Relativiser en attendant de réinventer
Dès lors que l’on parle de manquement au principe de la séparation des pouvoirs, les exemples historiques abondent dans l’esprit de tout un chacun. Par définition, celui qui possède tous les pouvoirs est le chef suprême d’un régime autoritaire, si ce n’est totalitaire. Lorsque l’on observe comment Viktor Orbán a saisi l’occasion de cette crise sanitaire majeure pour se voir octroyer les pleins pouvoirs[3], on peut ressentir une peur, légitime, pour nos instances démocratiques. Alors, quand la Confédération annonce recourir aux données de géolocalisation de nos smartphones grâce à Swisscom pour traquer les rassemblements illicites[4], un frisson peut nous parcourir l’échine. Mais il faut aussi relativiser et faire confiance à notre gouvernement, élu indirectement par le peuple, pour ne prendre que les décisions qui s’imposent, pour une durée aussi courte que possible.
Faisant preuve de sa bonne foi, le Conseil fédéral, par le biais du Conseiller fédéral en charge des affaires étrangères Ignazio Cassis, a symboliquement offert deux respirateurs à un hôpital tessinois[5]. Le message politique derrière ce geste presque dérisoire actuellement était adressé aux cantons : le Conseil fédéral est toujours présent pour aider les cantons selon leurs spécificités individuelles et n’a pas perdu cet objectif de vue.
Si l’heure est plutôt à la confiance et au respect des mesures exceptionnelles dictées par le Conseil fédéral, il s’agira, une fois la crise derrière nous, de palier démocratiquement les manquements que l’on aura constatés.
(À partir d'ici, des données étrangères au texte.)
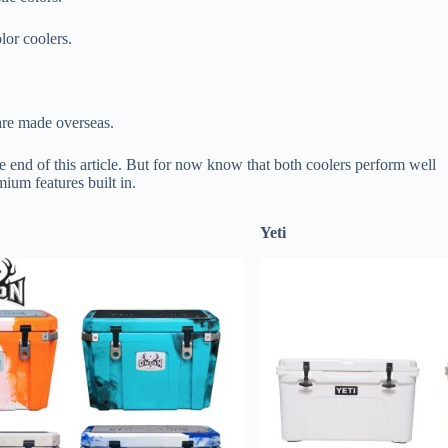
lor coolers.
are made overseas.
the end of this article. But for now know that both coolers perform well
ium features built in.
Yeti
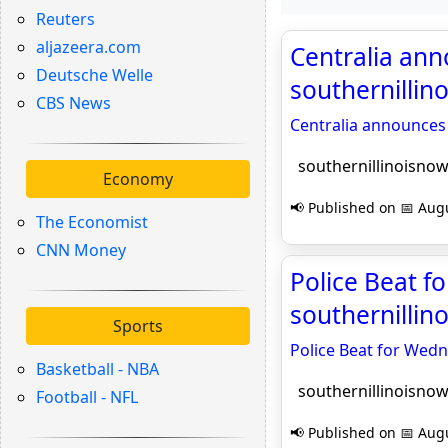
Reuters
aljazeera.com
Centralia an
Deutsche Welle
southernilli
CBS News
Centralia announce
southernillinoisno
Economy
📢 Published on 📅 Augu
The Economist
CNN Money
Police Beat f
southernilli
Sports
Police Beat for Wedn
Basketball - NBA
southernillinoisno
Football - NFL
📢 Published on 📅 Augu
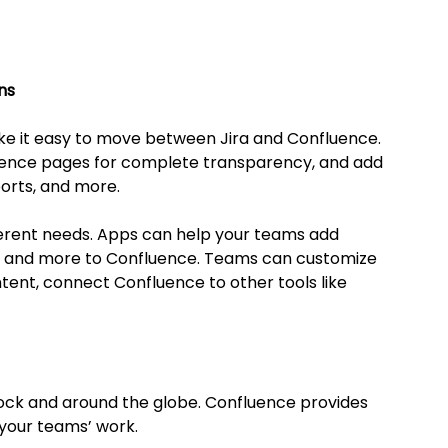
ns
ke it easy to move between Jira and Confluence. 
luence pages for complete transparency, and add 
orts, and more.
fferent needs. Apps can help your teams add 
s and more to Confluence. Teams can customize 
ntent, connect Confluence to other tools like 
ock and around the globe. Confluence provides 
 your teams’ work.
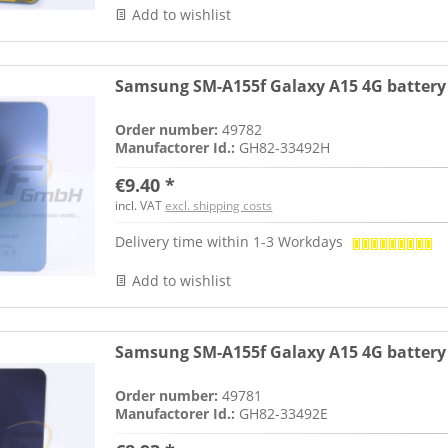
Add to wishlist
Samsung SM-A155f Galaxy A15 4G battery 
Order number:
49782
Manufactorer Id.:
GH82-33492H
€9.40 *
incl. VAT
excl. shipping costs
Delivery time within 1-3 Workdays
Add to wishlist
Samsung SM-A155f Galaxy A15 4G battery c
Order number:
49781
Manufactorer Id.:
GH82-33492E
Nos institutions démocratiques étant rarement confrontées à pareille urgence, il serait bon de réfléchir à perfectionner le système pour que, lors de la prochaine crise, les risques de dérive autoritaire soient encore amoindris. Si l’on ne peut pas lutter contre une pandémie sans sacrifier un peu de démocratie, assurons-nous de récupérer la démocratie aussitôt que la maladie sera éradiquée.